The European Union is being urged by the lawyer authors of a new report to introduce new legislation to tackle poverty wages in global fashion supply chains. The Circle NGO, set up by the singer Annie Lennox to challenge injustices faced by women around the world, makes the recommendation in its report, Fashion Focus: A Legal Framework for a Living Wage.

It has been published two years after an earlier report, Fashion Focus: The Fundamental Right to a Living Wage, found that most garment workers were employed in countries where the minimum wage was less than half of the living wage.

The new report, written by The Lawyers Circle, a group within The Circle, says little progress has been made since and suggests a legislative approach to put pressure on brands to source from suppliers who pay their workers enough to live on. It calls on the European Union to act even though most garment-producing countries lie outside its borders, saying there is precedent for this in the shape of EU action on issues from money laundering to financial services and from food law to aviation and maritime regulations.

In her introduction to the report, Jessica Simor QC, one of the authors, explained that the EU could not simply block imports, based on the level of wages paid to workers producing the goods, as that would breach World Trade Organisation rules. However, she says it could draw up an ‘Annex’ of countries where the minimum wage was less than the living wage and then force companies importing from those countries to state what they had done to ensure the workers were adequately rewarded.
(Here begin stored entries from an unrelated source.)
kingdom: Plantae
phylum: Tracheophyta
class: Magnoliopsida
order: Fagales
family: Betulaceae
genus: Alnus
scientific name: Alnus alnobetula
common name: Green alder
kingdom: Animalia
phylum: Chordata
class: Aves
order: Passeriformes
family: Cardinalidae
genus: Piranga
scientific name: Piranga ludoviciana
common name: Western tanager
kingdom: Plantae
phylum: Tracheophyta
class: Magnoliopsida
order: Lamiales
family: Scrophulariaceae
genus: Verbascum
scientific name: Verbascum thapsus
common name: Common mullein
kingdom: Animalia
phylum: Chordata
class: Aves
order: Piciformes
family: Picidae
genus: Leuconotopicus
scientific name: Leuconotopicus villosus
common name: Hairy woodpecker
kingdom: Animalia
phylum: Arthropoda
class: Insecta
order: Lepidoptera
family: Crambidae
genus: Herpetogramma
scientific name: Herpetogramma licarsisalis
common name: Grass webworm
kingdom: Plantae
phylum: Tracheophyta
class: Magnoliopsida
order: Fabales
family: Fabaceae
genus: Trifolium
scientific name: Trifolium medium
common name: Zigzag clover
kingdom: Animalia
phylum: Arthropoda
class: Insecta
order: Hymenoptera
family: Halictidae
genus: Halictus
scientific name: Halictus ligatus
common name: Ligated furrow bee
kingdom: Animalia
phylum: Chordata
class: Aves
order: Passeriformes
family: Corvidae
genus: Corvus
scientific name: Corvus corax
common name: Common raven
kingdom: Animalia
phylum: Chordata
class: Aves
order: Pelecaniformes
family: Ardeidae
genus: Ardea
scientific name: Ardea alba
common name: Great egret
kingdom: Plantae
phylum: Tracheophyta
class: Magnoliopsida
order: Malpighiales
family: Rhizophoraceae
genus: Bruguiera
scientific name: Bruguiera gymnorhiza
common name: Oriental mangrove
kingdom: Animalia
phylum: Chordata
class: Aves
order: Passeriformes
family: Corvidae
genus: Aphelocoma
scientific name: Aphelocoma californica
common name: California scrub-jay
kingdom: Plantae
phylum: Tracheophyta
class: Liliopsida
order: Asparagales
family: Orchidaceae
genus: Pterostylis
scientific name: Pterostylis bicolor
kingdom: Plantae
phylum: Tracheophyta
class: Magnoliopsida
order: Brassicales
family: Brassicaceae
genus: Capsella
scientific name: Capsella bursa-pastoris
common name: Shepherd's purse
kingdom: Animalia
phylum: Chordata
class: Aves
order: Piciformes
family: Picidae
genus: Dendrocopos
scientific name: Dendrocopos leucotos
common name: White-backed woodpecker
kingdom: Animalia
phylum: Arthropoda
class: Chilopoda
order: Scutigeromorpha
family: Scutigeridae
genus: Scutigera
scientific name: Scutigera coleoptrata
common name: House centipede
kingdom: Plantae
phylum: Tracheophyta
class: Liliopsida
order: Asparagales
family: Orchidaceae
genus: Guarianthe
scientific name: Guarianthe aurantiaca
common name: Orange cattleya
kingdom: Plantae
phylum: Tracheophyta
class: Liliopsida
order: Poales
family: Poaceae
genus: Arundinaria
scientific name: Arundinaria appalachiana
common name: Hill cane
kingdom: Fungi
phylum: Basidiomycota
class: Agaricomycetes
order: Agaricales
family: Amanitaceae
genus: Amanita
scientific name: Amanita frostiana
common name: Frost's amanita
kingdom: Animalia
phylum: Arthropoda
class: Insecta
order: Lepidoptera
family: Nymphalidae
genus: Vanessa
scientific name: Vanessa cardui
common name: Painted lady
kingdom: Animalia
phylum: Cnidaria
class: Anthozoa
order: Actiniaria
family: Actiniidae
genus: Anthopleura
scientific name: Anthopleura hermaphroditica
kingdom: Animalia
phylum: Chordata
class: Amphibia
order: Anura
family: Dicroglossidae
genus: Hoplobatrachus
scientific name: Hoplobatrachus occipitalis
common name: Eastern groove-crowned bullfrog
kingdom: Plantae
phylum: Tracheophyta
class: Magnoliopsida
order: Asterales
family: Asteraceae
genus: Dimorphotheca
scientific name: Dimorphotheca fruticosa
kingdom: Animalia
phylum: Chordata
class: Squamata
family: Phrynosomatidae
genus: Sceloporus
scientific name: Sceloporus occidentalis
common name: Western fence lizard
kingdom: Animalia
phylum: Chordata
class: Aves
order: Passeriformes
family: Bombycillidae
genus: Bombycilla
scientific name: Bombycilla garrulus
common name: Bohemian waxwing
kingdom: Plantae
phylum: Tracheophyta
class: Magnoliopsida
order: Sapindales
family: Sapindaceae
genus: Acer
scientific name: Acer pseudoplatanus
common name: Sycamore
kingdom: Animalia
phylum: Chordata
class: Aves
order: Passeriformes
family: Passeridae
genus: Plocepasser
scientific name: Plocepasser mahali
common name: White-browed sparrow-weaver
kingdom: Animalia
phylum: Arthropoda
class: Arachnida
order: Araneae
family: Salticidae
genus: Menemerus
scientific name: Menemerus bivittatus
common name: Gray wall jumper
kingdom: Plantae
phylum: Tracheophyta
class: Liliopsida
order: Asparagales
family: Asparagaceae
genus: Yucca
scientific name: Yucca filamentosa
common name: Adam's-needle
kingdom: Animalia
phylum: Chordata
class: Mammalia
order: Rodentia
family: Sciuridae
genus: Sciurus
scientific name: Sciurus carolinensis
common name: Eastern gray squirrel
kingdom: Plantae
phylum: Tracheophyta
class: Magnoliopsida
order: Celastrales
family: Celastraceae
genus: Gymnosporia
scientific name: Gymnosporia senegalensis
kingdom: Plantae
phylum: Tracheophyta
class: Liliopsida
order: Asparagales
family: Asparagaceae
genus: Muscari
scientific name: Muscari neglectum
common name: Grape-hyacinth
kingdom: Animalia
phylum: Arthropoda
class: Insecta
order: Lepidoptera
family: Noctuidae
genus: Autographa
This information would be publicly available – putting pressure on brands to source from suppliers who paid their workers the living wage, and on countries to raise their minimum wage to the level of the living wage.

Simor said, “We’re clear that voluntary codes have not worked and that we must now have a legislative solution that creates some kind of level play field for garment retail companies. “Our search for a legislative solution aims therefore not to prevent or restrict imports from countries where the minimum wage is less than the living wage but rather to make it clear when such imports are taking place.

“Our aim is to produce a system whereby the EU does not adopt protective measures that could breach WTO rules but rather adopts rules that have the effect of reversing the global race to the bottom in terms of wages.

“Companies importing retail garments from countries where the minimum wage was not enough to meet basic living costs would have to sign a form stating whether or not they had taken all reasonable steps to ensure workers had been paid a living wage.”

Simor admitted the idea was still at an early stage but added, “Our belief is that the fashion industry, as one of the largest global players, can step forward and lead the way to lift millions of lives out of poverty and change our attitude to global labour.”